[Saved data entries]
|---|

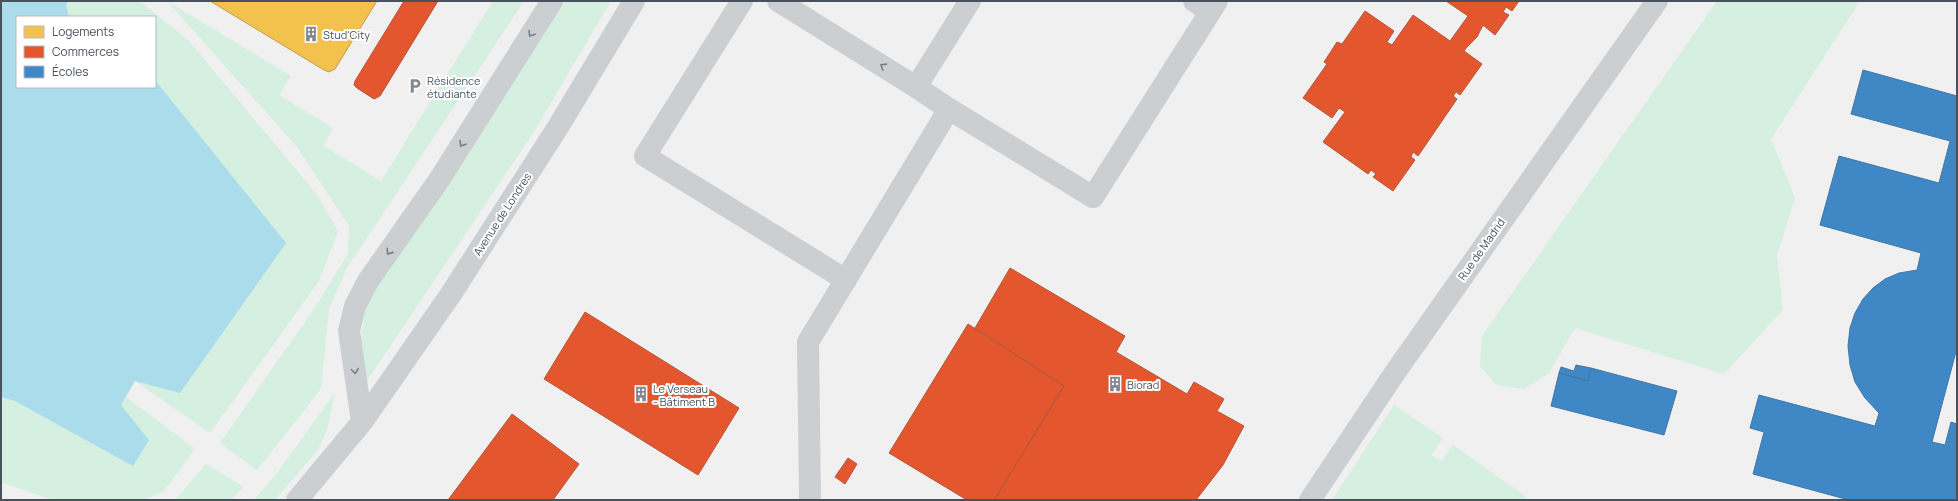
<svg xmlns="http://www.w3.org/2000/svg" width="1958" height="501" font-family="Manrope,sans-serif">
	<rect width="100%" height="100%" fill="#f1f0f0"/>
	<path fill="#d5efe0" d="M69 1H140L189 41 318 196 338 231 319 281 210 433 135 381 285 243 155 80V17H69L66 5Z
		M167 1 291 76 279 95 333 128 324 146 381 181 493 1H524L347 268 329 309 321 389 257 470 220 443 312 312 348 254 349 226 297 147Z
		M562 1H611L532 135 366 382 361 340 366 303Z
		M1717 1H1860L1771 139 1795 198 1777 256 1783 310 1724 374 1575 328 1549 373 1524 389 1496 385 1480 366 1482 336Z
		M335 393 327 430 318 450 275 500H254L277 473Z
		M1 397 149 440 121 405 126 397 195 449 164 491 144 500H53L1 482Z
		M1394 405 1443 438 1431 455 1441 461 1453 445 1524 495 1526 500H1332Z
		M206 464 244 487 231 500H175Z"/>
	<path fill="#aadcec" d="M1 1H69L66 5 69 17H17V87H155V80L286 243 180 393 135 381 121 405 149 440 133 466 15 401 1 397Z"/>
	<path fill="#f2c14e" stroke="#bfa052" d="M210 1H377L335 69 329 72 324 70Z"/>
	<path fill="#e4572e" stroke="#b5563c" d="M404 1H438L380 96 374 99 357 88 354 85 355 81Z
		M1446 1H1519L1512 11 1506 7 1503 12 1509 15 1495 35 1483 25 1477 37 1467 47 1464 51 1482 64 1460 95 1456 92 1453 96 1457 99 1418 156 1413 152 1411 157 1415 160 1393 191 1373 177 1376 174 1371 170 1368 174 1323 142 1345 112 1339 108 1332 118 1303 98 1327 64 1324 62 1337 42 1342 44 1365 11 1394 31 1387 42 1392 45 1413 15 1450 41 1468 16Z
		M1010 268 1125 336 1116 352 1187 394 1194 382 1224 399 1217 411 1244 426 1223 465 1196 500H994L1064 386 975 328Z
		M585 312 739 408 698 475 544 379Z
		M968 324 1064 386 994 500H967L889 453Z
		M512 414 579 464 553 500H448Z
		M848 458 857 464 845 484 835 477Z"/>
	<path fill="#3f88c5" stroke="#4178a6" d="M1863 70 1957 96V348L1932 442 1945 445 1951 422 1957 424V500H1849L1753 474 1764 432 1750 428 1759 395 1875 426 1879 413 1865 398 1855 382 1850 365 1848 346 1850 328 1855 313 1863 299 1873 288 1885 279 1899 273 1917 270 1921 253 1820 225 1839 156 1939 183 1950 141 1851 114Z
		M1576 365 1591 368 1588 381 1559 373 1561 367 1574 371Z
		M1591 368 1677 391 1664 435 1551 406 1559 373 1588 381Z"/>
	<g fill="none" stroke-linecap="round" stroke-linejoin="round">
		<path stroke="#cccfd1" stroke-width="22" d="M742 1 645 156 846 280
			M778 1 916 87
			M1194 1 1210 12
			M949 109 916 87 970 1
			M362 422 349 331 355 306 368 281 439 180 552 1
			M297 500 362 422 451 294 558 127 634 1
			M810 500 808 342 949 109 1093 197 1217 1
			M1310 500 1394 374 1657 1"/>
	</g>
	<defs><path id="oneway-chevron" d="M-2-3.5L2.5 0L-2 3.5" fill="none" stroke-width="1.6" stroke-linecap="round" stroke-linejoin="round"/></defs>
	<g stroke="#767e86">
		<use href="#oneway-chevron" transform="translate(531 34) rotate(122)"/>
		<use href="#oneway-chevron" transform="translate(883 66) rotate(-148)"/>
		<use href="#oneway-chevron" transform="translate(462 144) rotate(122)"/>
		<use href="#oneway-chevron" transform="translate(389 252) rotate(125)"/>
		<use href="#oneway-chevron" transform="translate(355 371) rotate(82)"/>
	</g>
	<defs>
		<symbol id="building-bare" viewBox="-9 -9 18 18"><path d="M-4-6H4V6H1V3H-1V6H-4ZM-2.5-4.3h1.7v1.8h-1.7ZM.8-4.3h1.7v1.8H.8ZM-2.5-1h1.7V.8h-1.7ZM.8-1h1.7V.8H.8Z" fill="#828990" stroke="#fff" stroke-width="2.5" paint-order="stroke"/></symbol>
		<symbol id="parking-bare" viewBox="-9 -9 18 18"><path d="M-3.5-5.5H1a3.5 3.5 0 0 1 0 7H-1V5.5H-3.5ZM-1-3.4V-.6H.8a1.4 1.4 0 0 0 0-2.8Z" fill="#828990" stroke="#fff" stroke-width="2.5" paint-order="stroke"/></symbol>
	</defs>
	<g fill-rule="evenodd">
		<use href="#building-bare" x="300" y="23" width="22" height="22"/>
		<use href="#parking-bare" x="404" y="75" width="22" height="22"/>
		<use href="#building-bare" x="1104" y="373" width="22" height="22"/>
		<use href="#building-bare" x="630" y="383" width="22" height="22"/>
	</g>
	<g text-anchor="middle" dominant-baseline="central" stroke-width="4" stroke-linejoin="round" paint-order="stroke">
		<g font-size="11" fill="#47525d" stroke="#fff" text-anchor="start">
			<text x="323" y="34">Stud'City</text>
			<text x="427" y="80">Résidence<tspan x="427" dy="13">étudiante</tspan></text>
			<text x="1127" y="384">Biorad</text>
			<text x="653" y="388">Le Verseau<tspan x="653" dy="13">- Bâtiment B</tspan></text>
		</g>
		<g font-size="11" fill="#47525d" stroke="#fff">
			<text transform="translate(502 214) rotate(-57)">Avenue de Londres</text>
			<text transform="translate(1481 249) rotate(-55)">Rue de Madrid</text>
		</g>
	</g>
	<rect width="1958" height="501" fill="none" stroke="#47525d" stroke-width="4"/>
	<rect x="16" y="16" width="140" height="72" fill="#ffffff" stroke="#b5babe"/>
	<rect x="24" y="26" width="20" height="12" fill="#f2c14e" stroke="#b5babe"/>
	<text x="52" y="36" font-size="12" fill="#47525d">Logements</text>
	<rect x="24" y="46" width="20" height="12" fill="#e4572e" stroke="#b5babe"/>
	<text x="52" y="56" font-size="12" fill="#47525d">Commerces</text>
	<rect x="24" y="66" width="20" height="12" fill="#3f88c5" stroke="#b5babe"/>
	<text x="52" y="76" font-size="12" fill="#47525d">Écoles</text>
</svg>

|---|

**Task item**
What are the lines of the data above that include the string "round"? Copy them.

**Solution for this task**
	<g fill="none" stroke-linecap="round" stroke-linejoin="round">
	<defs><path id="oneway-chevron" d="M-2-3.5L2.5 0L-2 3.5" fill="none" stroke-width="1.6" stroke-linecap="round" stroke-linejoin="round"/></defs>
	<g text-anchor="middle" dominant-baseline="central" stroke-width="4" stroke-linejoin="round" paint-order="stroke">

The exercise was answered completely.